Wednesday, November 24, 2010

FB update

I wrote the following as a FB update:


I have been asked by a few people for an update on our little miracle so thought this may be the best thing to do at this time to keep everyone up to date. And besides what else do you do when you can't sleep and it's 5am;)

It's been almost 2 wks since our world changed. The longest 2wks of my life. Those that know me well, know that i am not a patient person! Through the years God has brought me/us through some things that have definitely required patience and I thought i was getting better, but apparently not:)

We waited for about 4 days to hear from the specialist that our appt is not until Dec 3rd. We were a little disappointed by this but what can you do. I saw my OB on Monday for a regular visit and she really didn't want to speculate much on cause or prognosis. I did get to see the ultrasound of our baby's brain and see the enlarged ventricle. It was so obvious to me looking at it that I wonder how I missed seeing it during the ultrasound.

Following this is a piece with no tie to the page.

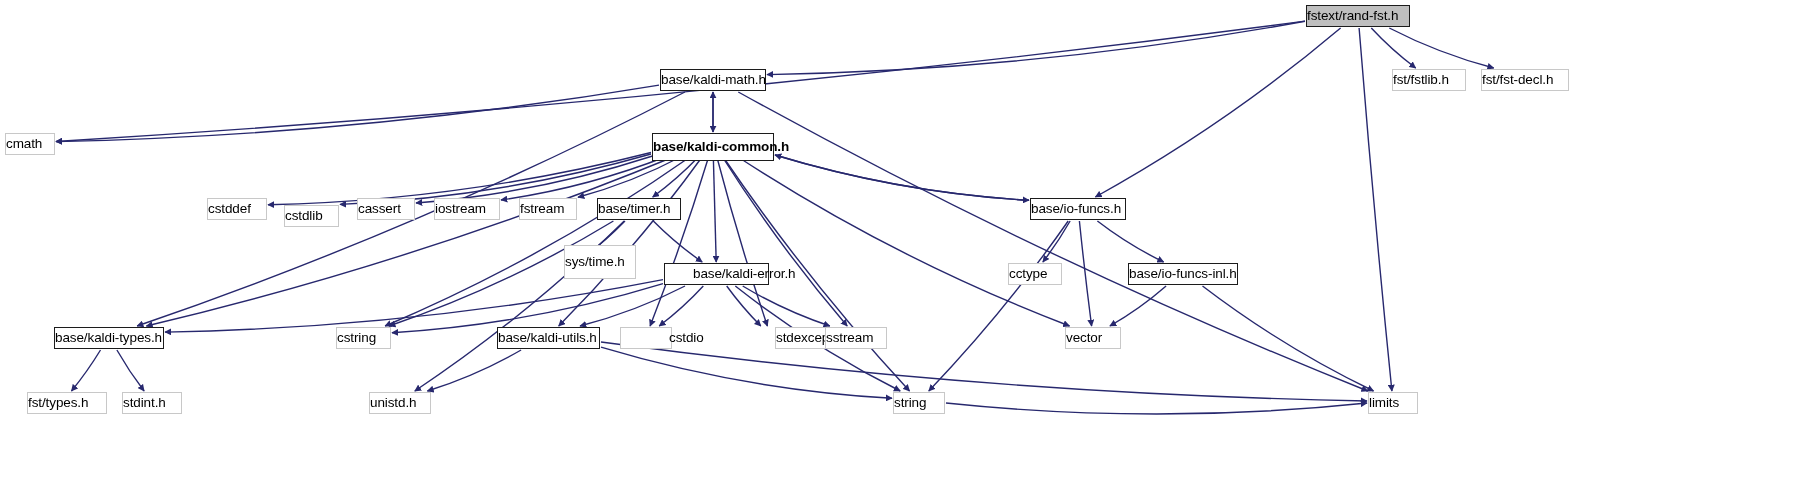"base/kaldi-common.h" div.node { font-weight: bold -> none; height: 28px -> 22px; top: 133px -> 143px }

Because our Dr didn't want to speculate on anything and wouldn't rule anything out when i suggested possible outcomes, I came away from the appt pretty discouraged. We have done a lot of research on enlarged ventricles and there are approx. 180 different causes so you can imagine the wide range of outcomes as well......brain damage all the way down to delays to "my baby was born perfectly fine". Kinda just makes you want to scream sometimes:)

Yesterday I got a call from my OB again, she had talked to Dr B (the specialist) and he said because the head circumference of the baby was good, my amniotic fluid level was good and anatomically the baby looked good that would lead him to believe that this is caused by infection. However, that would typically mean that both ventricles would be enlarged and in our case there is only one. He did want me in to my OB for a non-stress test today and one again next wk before i see him.

So, once again we hit the computer for more research....it's amazing how much you can learn about something that you never knew about previously and yet still seam so clueless!

I think that is about all we know right now. Hopefully when we see Dr B next wk we will know more.

I definitely would not wish this situation on anyone and yet it's interesting to see how the Lord has been working in my/our hearts. I haven't seen myself looking forward to reading the Bible and praying as much as I have the last 2wks. I typically am awake for a couple hrs in the night (typical pg things like sore hips and being hungry and then my brain starts thinking and i have a hard time shutting it off) so i get up and sometimes i spend that time on the computer and other times i spend it reading the Bible and it's amazing the comfort that brings! The Lord once again, has me on my knees totally reliant upon Him and I'm finding what a comforting (and yet, most times, uncomfortable!) place that can be!


Saturday, November 20, 2010

Normal

Normal.....what is normal? Over the past 7+ yrs I have often longed to have a "normal family". For the 4yrs we were trying to get pregnant all I wanted was to be a normal person and be able to have children, then we started the AFC and all I have wanted since is to be a normal family and be able to do normal family things. But I have come to realize that normal for every person and family is so very different. There is no normal.

Last week Thursday we got news that rocked our world....changed what our normal was. And even though I have not been content with my normal, all I wished for was "our normal". Funny how that happens.

I was 29 weeks pregnant with our 2nd miracle baby (a story for a whole other post). I went in for an ultrasound (my 3rd since 20wks). The tech indicated to me that everything looked great and never gave me any indication that there was a possibility that something was wrong. Well, I got the dreaded phone call from my OB on the following Thursday. As soon as i heard her voice I knew. I knew something was wrong. My heart sank, tears came to my eyes, i sat down waiting to hear. She told me that the baby had spinal fluid leaking back onto his/her brain. That the baby has two ventricles that they measured and one is enlarged. One being 7 (or 8, I don't really remember) and the other being 18. I started to cry and my mind went blank so I had no questions ready for her and she didn't expand on anything. She just told me she would be sending me back to the Perinatologist that I saw with little Princess.

So many thoughts to process, so much research to be done, so many prayers prayed and so many lessons to be learned. God will be with us through it all!

So.....I guess we will be adapting to a new normal, whatever that may be!